Peter was profoundly interested. He indicated the big tomes, which Master kept always lying beside him: a copy of the Arcadia, a Bible dictionary, a volume of Shakespeare, and a few books of poetry, most of them presents from a former rector long deceased, and suggested that Master was accountable for the lot. The old man beamed through his spectacles, coughed uneasily, and generally assumed that attitude of modesty which is said to be one of the most marked traits of literary men.

"You can spell turnips," Master reminded.

"Sure 'nuff," said Peter. "I can spell harder words than he. I can spell hyacinth, and he'm a proper little brute."

He proceeded to spell the word, making only three mistakes. Master advised him to confine himself for the present to more simple language, and went on to ask what was the style and subject of Peter's proposed undertaking.

"I wants yew to tell me," was the answer.

Master had an idea that genius ought to be inspired from within and not from without, but he merely answered: "Nothing's no trouble, varmer," and suggested that Peter should compose a diary. "'Tis what a man does every day," he explained. "How he gets up, and how he goes to bed, and how he yets his dinner, and how his belly feels."

Peter considered that the idea was brilliant.
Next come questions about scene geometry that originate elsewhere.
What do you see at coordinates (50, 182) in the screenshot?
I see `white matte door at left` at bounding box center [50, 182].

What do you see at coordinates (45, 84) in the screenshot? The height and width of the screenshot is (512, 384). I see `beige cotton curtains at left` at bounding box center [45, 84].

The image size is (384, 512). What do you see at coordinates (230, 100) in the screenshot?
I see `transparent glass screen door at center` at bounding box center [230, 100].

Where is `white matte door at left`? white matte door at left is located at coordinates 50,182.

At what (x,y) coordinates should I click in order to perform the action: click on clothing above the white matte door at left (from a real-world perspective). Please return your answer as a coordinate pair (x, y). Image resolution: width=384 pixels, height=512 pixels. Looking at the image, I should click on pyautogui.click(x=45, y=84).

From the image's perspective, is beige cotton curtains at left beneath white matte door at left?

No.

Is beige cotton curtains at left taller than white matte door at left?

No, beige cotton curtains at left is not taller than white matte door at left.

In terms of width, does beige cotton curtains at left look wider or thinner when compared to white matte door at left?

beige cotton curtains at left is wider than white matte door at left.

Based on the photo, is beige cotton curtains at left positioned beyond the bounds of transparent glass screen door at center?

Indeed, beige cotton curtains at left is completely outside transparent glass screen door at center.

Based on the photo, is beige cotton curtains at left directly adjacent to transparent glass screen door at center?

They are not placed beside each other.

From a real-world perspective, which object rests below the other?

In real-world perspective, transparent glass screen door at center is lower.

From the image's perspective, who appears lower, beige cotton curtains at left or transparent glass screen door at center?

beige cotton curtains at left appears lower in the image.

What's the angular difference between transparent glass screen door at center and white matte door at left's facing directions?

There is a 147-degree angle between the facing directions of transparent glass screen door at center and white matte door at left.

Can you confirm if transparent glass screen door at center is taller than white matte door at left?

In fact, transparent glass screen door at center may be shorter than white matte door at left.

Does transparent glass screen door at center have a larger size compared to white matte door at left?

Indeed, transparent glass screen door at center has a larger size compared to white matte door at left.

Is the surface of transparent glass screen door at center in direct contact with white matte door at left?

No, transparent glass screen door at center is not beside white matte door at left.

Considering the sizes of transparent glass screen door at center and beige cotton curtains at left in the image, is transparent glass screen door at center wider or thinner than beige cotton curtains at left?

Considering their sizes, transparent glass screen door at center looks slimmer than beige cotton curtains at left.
Such an item as how he drank his beer would certainly prove entertaining, and might very well be original.

"Then he ses things about other volk, and about the weather," Master went on. "He puts down all he can think of, so long as it be decent. Mun't put down anything that bain't decent 'cause that would shock volks."

"Nothing 'bout Varmer Pendoggat and Chegwidden's maid?" the other suggested, in rather a disappointed voice.

"Hark ye, Peter," said Master decidedly, "you had best bide quiet about that. Volks wun't tak' your word against his, and if he purty nigh murders ye no one wun't try to stop 'en. A man bain't guilty till he be found out, and Varmer Pendoggat ain't been found out."

"He can't touch I. Mary wun't let 'en, and I've made a mommet of 'en tu," said the little man.

"Made a mommet, ha' ye? Aw, man, that be an awful thing to du. It be calling in the devil to work for ye, and the devil wun't work wi'out pay, man. He'll come sure 'nuff, and say to yew: 'I wants your soul, Peter. I've a bought 'en wi' that mommet what yew made.' I be main cruel sorry for yew, Peter."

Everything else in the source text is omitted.